----- Teks dokumen

31 Juli, 2009

Kafe dan Ayat Kursi

Oleh: M. Faisol Fatawi

Suatu ketika saya kedatangan tamu dari luar kota. Tamu ini merupakan sahabat dekat saya yang lama tidak pernah ketemu. Setelah ngobrol agak panjang, sahabat tadi mengajak saya untuk menemani dirinya ke suatu tempat. Dia ada janji dengan seseorang, katanya. Di tengah perjalanan, sahabat saya tadi menceritakan maksud dan tujuan dari pertemuan itu. Ia ada janji dengan seseorang dalam rangka mendiskusikan tulisan yang akan diterbitkan di sebuah penerbit ‘bergengsi’ di Jogjakarta. Saya mendengarkan cerita sahabat saya sambil sesekali menimpalinya dengan diskusi kecil. Dan, tak lama kemudian kami semua sampai di tempat tujuan. Wah aku baru sadar, ternyata saya diajak ke sebuah kafe.
Seperti kafe-kafe yang lain, dalam kafe tempat ‘kencan’ sahabat saya tadi terlihat deretan kursi-kursi yang ditata rapi mengelilingi sebuah meja. Setiap meja di kelilingi dua kursi atau kadang lebih. Sekelompok pemain musik sedang memainkan lagu-lagu khas anak muda (baca: gaul) dengan diiringi lampu warna-warni yang remang-remang. Sesekali saya melihat beberapa pasang anak manusia menikmati alunan musik sambil berjoget.
Dalam kafe itu, saya terlibat ‘cukup serius’ dalam pembicaraan antara sahabat saya dengan temannya. Paling tidak, saya mendengarkan dengan penuh khidmat sambil menikmati minuman dan makanan ringan yang sudah kami pesan sebelumnya.

----------

> **Uraian tugas**: Tuliskan ulang tanpa perubahan bagian tulisan "Kafe dan Ayat Kursi" di atas, semuanya mulai dari "Dalam kafe itu, saya" sampai ke "kami pesan sebelumnya.".

----- Materi yang ditampilkan

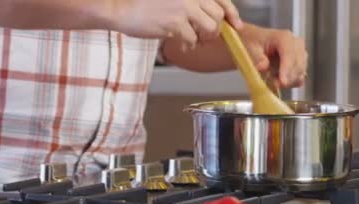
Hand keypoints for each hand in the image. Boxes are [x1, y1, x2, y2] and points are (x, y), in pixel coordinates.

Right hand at [113, 0, 243, 48]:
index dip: (233, 13)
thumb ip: (191, 3)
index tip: (237, 25)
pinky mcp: (175, 22)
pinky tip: (182, 44)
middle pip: (218, 15)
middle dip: (215, 30)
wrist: (122, 9)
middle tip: (205, 36)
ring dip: (204, 38)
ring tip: (193, 40)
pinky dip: (189, 44)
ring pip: (210, 28)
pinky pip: (193, 38)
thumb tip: (212, 18)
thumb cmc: (144, 4)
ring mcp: (183, 7)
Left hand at [241, 23, 307, 87]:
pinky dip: (291, 82)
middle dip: (288, 78)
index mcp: (284, 37)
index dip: (286, 70)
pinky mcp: (299, 62)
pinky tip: (280, 81)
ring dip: (289, 81)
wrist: (253, 41)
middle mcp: (295, 43)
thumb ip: (257, 58)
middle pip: (298, 64)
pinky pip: (300, 75)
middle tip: (274, 85)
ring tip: (273, 82)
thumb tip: (263, 67)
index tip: (282, 82)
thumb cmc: (252, 42)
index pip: (289, 54)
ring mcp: (299, 52)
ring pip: (300, 71)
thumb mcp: (250, 49)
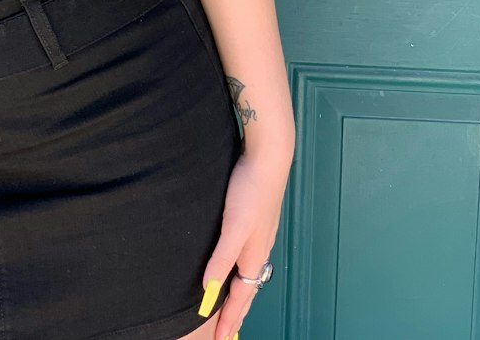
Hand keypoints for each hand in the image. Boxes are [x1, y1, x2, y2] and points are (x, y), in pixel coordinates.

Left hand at [201, 144, 292, 338]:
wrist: (269, 157)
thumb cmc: (252, 190)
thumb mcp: (234, 227)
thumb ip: (222, 259)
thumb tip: (210, 290)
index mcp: (254, 255)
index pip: (241, 297)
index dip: (230, 318)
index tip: (222, 338)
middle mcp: (259, 249)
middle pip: (247, 290)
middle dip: (237, 313)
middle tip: (227, 334)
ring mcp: (259, 235)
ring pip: (248, 274)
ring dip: (239, 295)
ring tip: (231, 308)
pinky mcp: (255, 221)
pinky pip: (247, 258)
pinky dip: (240, 273)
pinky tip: (235, 266)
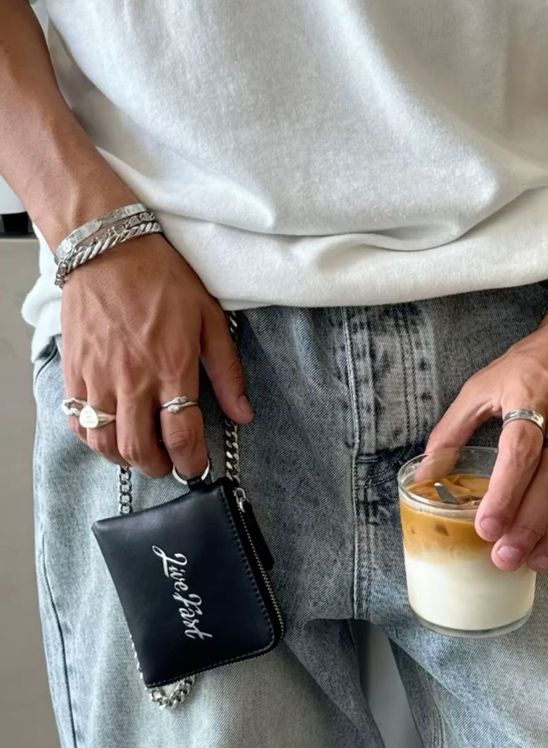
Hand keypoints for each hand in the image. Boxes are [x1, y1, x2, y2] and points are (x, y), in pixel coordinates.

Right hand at [61, 233, 252, 477]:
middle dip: (160, 467)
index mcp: (171, 368)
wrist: (106, 250)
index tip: (197, 466)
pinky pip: (78, 423)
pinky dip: (93, 439)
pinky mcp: (74, 373)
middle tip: (170, 463)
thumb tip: (243, 414)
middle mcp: (133, 380)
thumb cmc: (161, 279)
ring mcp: (98, 378)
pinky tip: (110, 433)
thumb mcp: (209, 320)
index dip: (191, 460)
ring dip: (125, 459)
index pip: (182, 435)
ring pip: (106, 443)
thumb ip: (227, 372)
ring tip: (142, 452)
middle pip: (141, 449)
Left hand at [425, 310, 547, 571]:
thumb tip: (425, 474)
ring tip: (537, 560)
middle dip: (529, 526)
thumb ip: (452, 430)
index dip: (504, 494)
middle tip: (506, 558)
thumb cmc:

----------

> **Jawaban yang diharapkan**:
Dalam kafe itu, saya terlibat ‘cukup serius’ dalam pembicaraan antara sahabat saya dengan temannya. Paling tidak, saya mendengarkan dengan penuh khidmat sambil menikmati minuman dan makanan ringan yang sudah kami pesan sebelumnya.